In the Hal Turner case, you have a specific threat aimed at a specific person giving specific information on how to find that person. In effect, so, too, did Joe the Plumber. It is true that once one's name is given, the Internet Googler can probably have gotten the names and addresses of those being threatened (maybe not as easy with judges) but Turner's placing it there makes it easier for a potential killer who is encouraged by having this extra information and endorsement.

But Mr. Turner (and Joe the Plumber) are part of the political dialogue of the country. Turner is not a private person saying that another private person should be killed, where the test must be different. We presume Mr. Turner has a constituency that may or may not act on his threats. It is also true that the potential killer may ask if it's so important for the judge to die, why didn't Mr. Turner do it or try and arrange it. It may be true that even before Mr. Turner posted the information, a number of other people may have had the same thoughts. But Mr. Turner's language may push some people over the edge.

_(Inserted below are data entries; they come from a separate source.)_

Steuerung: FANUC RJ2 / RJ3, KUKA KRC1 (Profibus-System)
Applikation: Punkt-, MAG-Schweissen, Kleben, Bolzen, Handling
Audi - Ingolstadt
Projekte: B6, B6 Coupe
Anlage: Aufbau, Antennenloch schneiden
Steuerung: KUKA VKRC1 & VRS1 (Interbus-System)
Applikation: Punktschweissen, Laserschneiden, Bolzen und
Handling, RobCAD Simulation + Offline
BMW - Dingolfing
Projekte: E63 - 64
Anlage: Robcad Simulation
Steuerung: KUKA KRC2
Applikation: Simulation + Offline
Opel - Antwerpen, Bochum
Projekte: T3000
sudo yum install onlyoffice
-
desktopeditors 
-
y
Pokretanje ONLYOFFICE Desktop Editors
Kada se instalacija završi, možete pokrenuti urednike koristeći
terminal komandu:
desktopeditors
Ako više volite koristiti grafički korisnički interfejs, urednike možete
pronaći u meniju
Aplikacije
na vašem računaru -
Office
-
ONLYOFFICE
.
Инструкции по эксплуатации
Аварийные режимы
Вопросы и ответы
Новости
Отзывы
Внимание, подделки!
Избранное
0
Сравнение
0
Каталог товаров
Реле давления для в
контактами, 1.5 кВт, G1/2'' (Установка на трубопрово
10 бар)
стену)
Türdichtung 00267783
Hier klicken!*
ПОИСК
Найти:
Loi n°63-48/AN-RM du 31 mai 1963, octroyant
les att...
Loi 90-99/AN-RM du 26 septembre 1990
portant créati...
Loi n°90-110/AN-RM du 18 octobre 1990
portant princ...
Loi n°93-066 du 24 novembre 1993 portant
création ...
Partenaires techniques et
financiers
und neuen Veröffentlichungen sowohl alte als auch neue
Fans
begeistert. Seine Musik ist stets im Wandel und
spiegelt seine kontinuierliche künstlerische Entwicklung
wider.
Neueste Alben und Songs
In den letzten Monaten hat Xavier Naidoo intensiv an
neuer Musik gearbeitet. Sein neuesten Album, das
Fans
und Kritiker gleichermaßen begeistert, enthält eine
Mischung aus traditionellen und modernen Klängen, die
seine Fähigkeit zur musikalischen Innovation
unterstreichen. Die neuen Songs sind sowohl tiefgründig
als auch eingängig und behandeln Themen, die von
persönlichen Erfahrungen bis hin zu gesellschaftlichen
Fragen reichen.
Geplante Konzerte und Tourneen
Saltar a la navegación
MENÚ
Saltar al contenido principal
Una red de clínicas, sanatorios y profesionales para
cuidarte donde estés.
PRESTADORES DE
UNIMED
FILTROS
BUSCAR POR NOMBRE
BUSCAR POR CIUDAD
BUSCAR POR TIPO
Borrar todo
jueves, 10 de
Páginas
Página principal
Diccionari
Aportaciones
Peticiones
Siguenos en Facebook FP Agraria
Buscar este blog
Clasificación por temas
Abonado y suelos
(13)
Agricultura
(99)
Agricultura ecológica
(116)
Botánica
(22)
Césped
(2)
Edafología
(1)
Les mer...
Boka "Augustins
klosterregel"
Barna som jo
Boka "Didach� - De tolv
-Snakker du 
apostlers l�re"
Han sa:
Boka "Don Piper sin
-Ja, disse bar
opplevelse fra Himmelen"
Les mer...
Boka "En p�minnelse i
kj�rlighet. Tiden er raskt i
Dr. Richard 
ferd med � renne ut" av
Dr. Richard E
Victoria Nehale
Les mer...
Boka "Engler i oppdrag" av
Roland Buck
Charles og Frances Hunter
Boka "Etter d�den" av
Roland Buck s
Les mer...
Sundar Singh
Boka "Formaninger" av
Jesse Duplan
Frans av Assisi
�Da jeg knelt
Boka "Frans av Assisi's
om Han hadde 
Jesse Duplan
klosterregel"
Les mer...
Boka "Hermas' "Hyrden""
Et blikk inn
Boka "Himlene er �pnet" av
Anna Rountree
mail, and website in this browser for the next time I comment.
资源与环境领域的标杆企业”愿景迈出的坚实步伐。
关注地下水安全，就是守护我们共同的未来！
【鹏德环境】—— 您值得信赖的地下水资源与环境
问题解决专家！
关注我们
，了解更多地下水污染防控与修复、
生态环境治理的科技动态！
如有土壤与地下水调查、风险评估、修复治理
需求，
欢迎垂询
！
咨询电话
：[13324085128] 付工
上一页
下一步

Some scholars are seeking to create a new test for cases such as Mr. Turner's. They are trying to create a new way of approaching the particularized true threat law. They might conclude that it requires both a subjective and objective test. The threat would need to be very fact specific. Did he specifically intend that the person be killed, did he have reasonable belief that it would lead to a killing, and was his belief reasonable that the person would be killed? Mr. Turner might fail that test. I reject this approach. I reject any test that minimizes the concept of "imminent" as a necessity in order to avoid the First Amendment.

I find it a very troubling and difficult case.

A legal truism is that bad cases make bad law. The exact test of what is and what is not a true threat will certainly be developed more carefully in the next few years. Nonetheless, I believe even if the facts alleged against Turner are true, the First Amendment should be available as a defense.


Martin Garbus is a First Amendment lawyer.